▶ _EXERCISE DIRECTIONS_: Copy each line below that has "발생하는".

▶ _RECORD EXTRACTS_:
——————————
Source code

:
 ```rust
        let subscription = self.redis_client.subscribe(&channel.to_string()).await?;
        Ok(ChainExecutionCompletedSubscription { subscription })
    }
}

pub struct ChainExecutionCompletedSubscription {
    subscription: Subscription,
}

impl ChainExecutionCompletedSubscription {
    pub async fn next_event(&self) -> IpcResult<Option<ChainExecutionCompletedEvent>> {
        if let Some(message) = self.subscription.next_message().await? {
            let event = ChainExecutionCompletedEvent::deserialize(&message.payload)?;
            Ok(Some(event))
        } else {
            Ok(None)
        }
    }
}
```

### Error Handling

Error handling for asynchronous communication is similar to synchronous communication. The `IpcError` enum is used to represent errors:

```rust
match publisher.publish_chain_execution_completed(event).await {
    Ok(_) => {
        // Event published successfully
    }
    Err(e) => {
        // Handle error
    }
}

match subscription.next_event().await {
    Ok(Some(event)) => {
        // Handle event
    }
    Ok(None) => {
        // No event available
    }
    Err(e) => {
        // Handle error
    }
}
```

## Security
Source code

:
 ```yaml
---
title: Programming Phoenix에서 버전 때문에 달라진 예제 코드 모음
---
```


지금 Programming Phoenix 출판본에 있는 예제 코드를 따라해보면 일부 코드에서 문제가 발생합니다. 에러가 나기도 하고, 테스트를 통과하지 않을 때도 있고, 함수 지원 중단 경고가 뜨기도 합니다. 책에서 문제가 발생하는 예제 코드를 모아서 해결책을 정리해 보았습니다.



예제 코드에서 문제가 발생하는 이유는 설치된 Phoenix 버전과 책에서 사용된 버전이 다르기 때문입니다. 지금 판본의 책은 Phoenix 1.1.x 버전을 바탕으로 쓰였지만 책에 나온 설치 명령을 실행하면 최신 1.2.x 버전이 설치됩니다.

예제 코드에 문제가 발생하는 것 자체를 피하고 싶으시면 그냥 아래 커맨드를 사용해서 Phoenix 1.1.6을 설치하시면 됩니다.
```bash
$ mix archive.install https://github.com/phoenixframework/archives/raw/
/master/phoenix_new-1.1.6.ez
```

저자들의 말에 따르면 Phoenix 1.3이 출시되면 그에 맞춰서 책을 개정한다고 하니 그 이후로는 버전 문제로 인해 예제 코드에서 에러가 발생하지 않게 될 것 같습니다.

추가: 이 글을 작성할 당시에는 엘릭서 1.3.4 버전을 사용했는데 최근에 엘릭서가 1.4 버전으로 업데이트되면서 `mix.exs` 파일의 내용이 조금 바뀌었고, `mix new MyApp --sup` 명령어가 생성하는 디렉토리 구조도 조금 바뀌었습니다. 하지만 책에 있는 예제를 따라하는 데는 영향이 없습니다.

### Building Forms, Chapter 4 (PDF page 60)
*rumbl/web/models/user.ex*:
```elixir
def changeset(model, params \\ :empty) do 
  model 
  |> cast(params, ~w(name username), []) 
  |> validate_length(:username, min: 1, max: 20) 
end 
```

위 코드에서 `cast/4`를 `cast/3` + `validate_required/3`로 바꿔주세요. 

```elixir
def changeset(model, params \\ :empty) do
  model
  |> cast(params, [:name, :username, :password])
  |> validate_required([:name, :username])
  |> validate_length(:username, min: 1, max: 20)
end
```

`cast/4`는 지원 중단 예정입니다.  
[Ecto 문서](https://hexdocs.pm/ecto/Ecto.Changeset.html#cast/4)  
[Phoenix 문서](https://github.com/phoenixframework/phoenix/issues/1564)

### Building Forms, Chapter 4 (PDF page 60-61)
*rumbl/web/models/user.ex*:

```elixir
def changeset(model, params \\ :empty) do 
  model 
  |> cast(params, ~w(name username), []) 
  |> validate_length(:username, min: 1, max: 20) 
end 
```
——————————
▶ _TASK OUTPUT_:
지금 Programming Phoenix 출판본에 있는 예제 코드를 따라해보면 일부 코드에서 문제가 발생합니다. 에러가 나기도 하고, 테스트를 통과하지 않을 때도 있고, 함수 지원 중단 경고가 뜨기도 합니다. 책에서 문제가 발생하는 예제 코드를 모아서 해결책을 정리해 보았습니다.
예제 코드에서 문제가 발생하는 이유는 설치된 Phoenix 버전과 책에서 사용된 버전이 다르기 때문입니다. 지금 판본의 책은 Phoenix 1.1.x 버전을 바탕으로 쓰였지만 책에 나온 설치 명령을 실행하면 최신 1.2.x 버전이 설치됩니다.
예제 코드에 문제가 발생하는 것 자체를 피하고 싶으시면 그냥 아래 커맨드를 사용해서 Phoenix 1.1.6을 설치하시면 됩니다.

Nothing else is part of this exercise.